Jun 18, 2019
Modern speech synthesis is impressive, that should go without saying. The fact that a pocket-sized computer can create a voice so close to a real life human is truly a feat of programming. But where did that technology come from?
There is a rich and long history of humans trying to recreate the sound of our own voices, but for my purposes I'm more interested in the electronic age. Some of the first electronic attempts, started in the 1930s, include devices like the Vocoder and the Voder. These were analog devices that were able to recreate a human voice. In the case of the Vocoder, this was done by encoding a sample of speech. The Voder, on the other hand, was used by "playing" a keyboard to build up voice-like sounds. While the Voder was able to create a human-like voice from scratch, it required a lot of skill and training to use.
This is characteristic of many early speech synthesis devices. In general, these early attempts are not general purpose or easy to use. It wasn't until the 70s that we would start to see general purpose and easy to use speech synthesis solutions.
The biggest force behind this shift was Dennis Klatt, and MIT Speech and Hearing researcher. He is one of the key researchers responsible for a dramatic change in the field of speech synthesis. This was to switch to creating holistic models of human speech instead of just trying to imitate the sounds of a vocal tract. In doing so Klatt was able to create much more realistic sounding digital voices.
Klatt gave the field more than a better talking machine. He also created a pretty comprehensive history of speech synthesis.
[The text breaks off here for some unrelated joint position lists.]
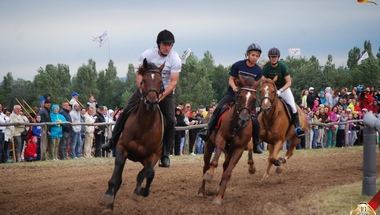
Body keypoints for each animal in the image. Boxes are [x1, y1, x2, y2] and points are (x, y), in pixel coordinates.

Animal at [101, 58, 165, 212]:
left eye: (160, 81)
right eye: (144, 80)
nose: (151, 101)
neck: (144, 126)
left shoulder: (153, 155)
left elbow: (149, 173)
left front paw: (141, 192)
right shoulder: (121, 148)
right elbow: (116, 177)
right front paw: (108, 196)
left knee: (143, 174)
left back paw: (137, 192)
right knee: (120, 180)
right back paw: (110, 206)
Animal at [197, 75, 260, 205]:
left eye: (254, 99)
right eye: (240, 96)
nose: (243, 119)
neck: (236, 125)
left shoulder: (239, 149)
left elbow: (227, 173)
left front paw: (219, 196)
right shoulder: (221, 139)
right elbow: (214, 161)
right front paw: (210, 174)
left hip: (229, 151)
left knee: (225, 166)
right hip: (209, 145)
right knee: (205, 165)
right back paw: (201, 190)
Part of this is outlined in his paper "Review of text-to-speech conversion for English" (https://pdfs.semanticscholar.org/5657/f5888e198fecf4612ff04c4b0bdef972147c.pdf). It's a little dense if you aren't used to reading academic papers, but in it he describes past attempts at speech synthesis as well as his own and his contemporary's work. The other part of hist documentation was a library of recordings of talking devices, ranging from early mechanical machines to the later DECtalk(a machine using Klatt's own algorithms).
Some of these archival recordings can be heard in "Klatt's Last Tapes" (http://communicationaids.info/history-speech-synthesisers/), a BBC Radio 4 program that goes over the history of speech synthesis and its use as an aide for people with disabilities.